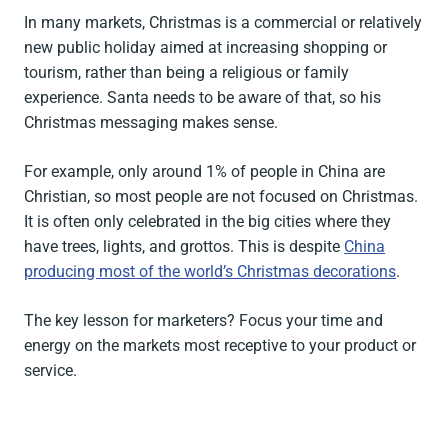
In many markets, Christmas is a commercial or relatively
new public holiday aimed at increasing shopping or
tourism, rather than being a religious or family
experience. Santa needs to be aware of that, so his
Christmas messaging makes sense.
For example, only around 1% of people in China are
Christian, so most people are not focused on Christmas.
It is often only celebrated in the big cities where they
have trees, lights, and grottos. This is despite
China
producing most of the world’s Christmas decorations
.
The key lesson for marketers? Focus your time and
energy on the markets most receptive to your product or
service.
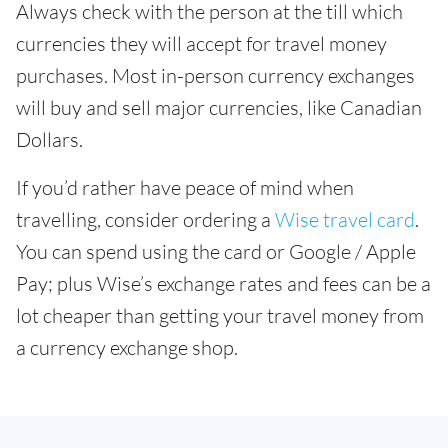
Always check with the person at the till which
currencies they will accept for travel money
purchases. Most in-person currency exchanges
will buy and sell major currencies, like Canadian
Dollars.
If you’d rather have peace of mind when
travelling, consider ordering a
Wise travel card
.
You can spend using the card or Google / Apple
Pay; plus Wise’s exchange rates and fees can be a
lot cheaper than getting your travel money from
a currency exchange shop.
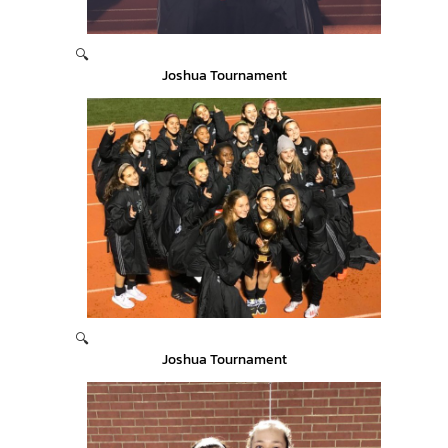
🔍
Joshua Tournament
🔍
Joshua Tournament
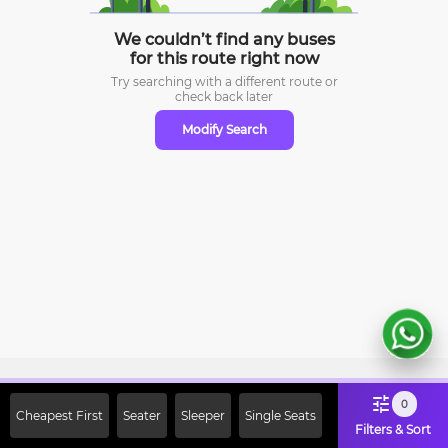
We couldn’t find any buses
for this route right now
Try searching with a different route or
check
back later
Modify Search
Sign Up Now & Get Upto Rs. 2000
0
Cheapest First
Seater
Sleeper
Single Seats
Off on First Booking. Use Code
Filters & Sort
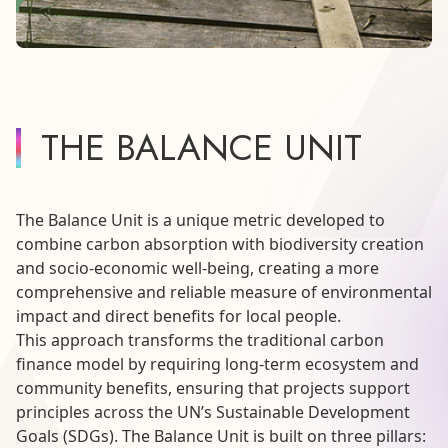
THE BALANCE UNIT
The Balance Unit is a unique metric developed to
combine carbon absorption with biodiversity creation
and socio-economic well-being, creating a more
comprehensive and reliable measure of environmental
impact and direct benefits for local people.
This approach transforms the traditional carbon
finance model by requiring long-term ecosystem and
community benefits, ensuring that projects support
principles across the UN’s Sustainable Development
Goals (SDGs). The Balance Unit is built on three pillars:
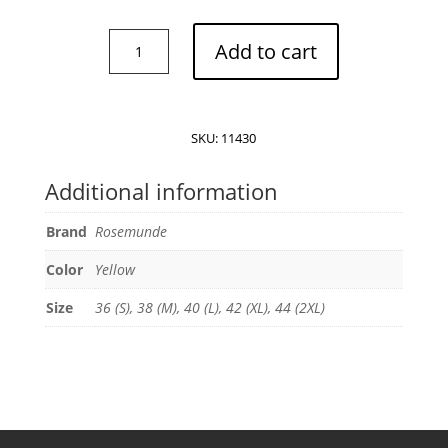
Rosemunde
Add to cart
Billie-
Strap
top
quantity
SKU:
11430
Additional information
Brand
Rosemunde
Color
Yellow
Size
36 (S), 38 (M), 40 (L), 42 (XL), 44 (2XL)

**About this task:** Copy out, word for word, the text from every one of the records above, leaving out the pictures.

**Output below:**
In many markets, Christmas is a commercial or relatively
new public holiday aimed at increasing shopping or
tourism, rather than being a religious or family
experience. Santa needs to be aware of that, so his
Christmas messaging makes sense.
For example, only around 1% of people in China are
Christian, so most people are not focused on Christmas.
It is often only celebrated in the big cities where they
have trees, lights, and grottos. This is despite
China
producing most of the world’s Christmas decorations
.
The key lesson for marketers? Focus your time and
energy on the markets most receptive to your product or
service.
Always check with the person at the till which
currencies they will accept for travel money
purchases. Most in-person currency exchanges
will buy and sell major currencies, like Canadian
Dollars.
If you’d rather have peace of mind when
travelling, consider ordering a
Wise travel card
.
You can spend using the card or Google / Apple
Pay; plus Wise’s exchange rates and fees can be a
lot cheaper than getting your travel money from
a currency exchange shop.
🔍
Joshua Tournament
🔍
Joshua Tournament
We couldn’t find any buses
for this route right now
Try searching with a different route or
check
back later
Modify Search
Sign Up Now & Get Upto Rs. 2000
0
Cheapest First
Seater
Sleeper
Single Seats
Off on First Booking. Use Code
Filters & Sort
THE BALANCE UNIT
The Balance Unit is a unique metric developed to
combine carbon absorption with biodiversity creation
and socio-economic well-being, creating a more
comprehensive and reliable measure of environmental
impact and direct benefits for local people.
This approach transforms the traditional carbon
finance model by requiring long-term ecosystem and
community benefits, ensuring that projects support
principles across the UN’s Sustainable Development
Goals (SDGs). The Balance Unit is built on three pillars:
Rosemunde
Add to cart
Billie-
Strap
top
quantity
SKU:
11430
Additional information
Brand
Rosemunde
Color
Yellow
Size
36 (S), 38 (M), 40 (L), 42 (XL), 44 (2XL)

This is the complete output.